------ Input data ------

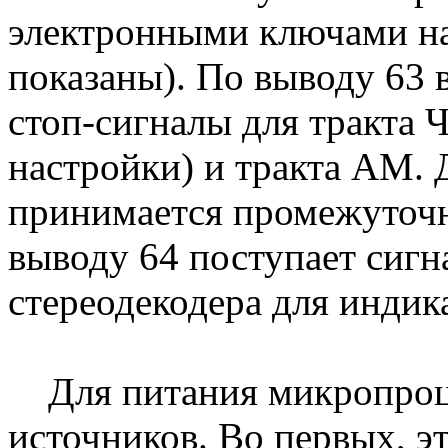
электронными ключами на
показаны). По выводу 63
стоп-сигналы для тракта
настройки) и тракта АМ.
принимается промежуточна
выводу 64 поступает сигн
стереодекодера для индик
Для питания микропроце
источников. Во первых, э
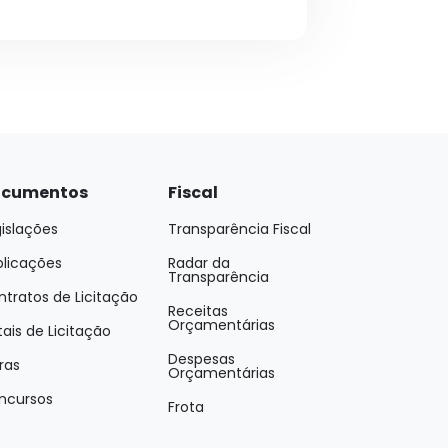
cumentos
Fiscal
islações
Transparência Fiscal
blicações
Radar da
Transparência
tratos de Licitação
Receitas
Orçamentárias
tais de Licitação
Despesas
ras
Orçamentárias
ncursos
Frota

------

[Try it] List every line in the records above that contains the string "тракта".

[Finished task]
стоп-сигналы для тракта
настройки) и тракта АМ.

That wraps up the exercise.